Camille Brown (director): I chose to set this play in a modern, collegiate setting because I wanted to make this story accessible to a Stanford audience. The plot and premise of Love’s Labour’s Lost centers on experiences that ring true to what I’ve observed in my two-and-a-half years at Stanford and I wanted to find a way to present those experiences in a show that would encourage people unfamiliar with Shakespeare to discover the truth behind the text in a comprehensive, realistic, and hilarious way.
SA: Does this play have any particular personal meaning for you?
CB: It does. I had the privilege of watching my older sister navigate the Stanford dating scene only to eventually find a wonderful guy I’m happy to call my brother-in-law today and what struck me about the plot of Love’s Labour’s Lost was that it captured a lot of the truths I saw develop in their relationship in a realistic, hilarious way.

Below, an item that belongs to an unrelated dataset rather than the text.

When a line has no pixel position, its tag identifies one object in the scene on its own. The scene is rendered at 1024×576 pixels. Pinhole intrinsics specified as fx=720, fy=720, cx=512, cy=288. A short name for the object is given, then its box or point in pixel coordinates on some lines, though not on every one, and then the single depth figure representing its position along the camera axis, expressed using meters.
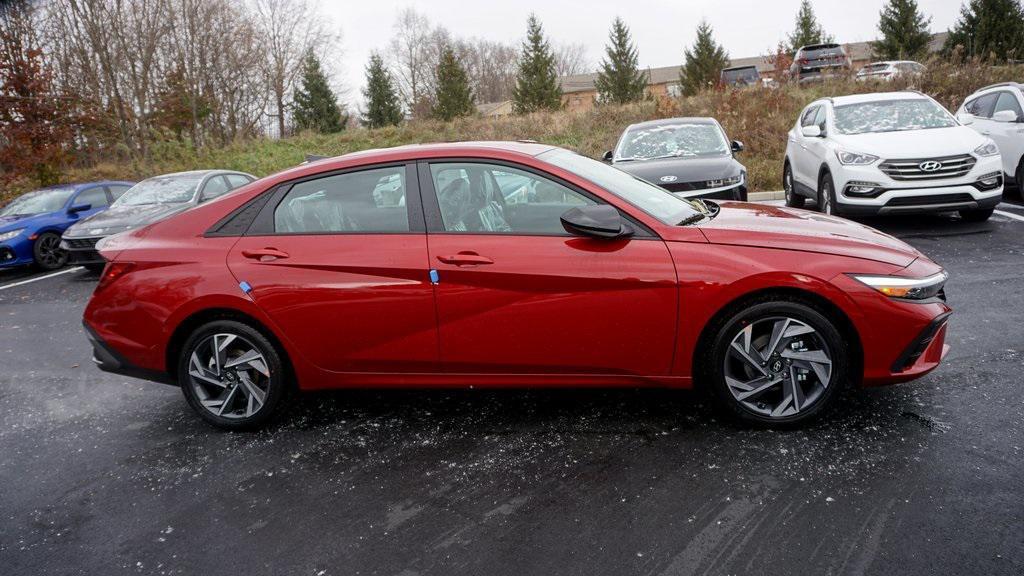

Despite the show’s title, I believe that it is one of the only shows in Shakespeare that presents love stories honestly: They don’t happen in a vacuum and sometimes life interrupts at the worst possible times, but that doesn’t mean all hope is lost in the process. Beautiful things sometimes can’t express themselves in poetry and can come out of unexpected breaks and mature decisions that are really tough to make.
I saw that happen up close and personal from the beginning with my sister and brother-in-law. I was incredibly excited when I encountered it in a live performance of Love’s Labour’s Lost on a sophomore college trip to the Oregon Shakespeare Festival. Now, I’m beyond thrilled to share the truth I connected with in the story with everyone who comes to see the show.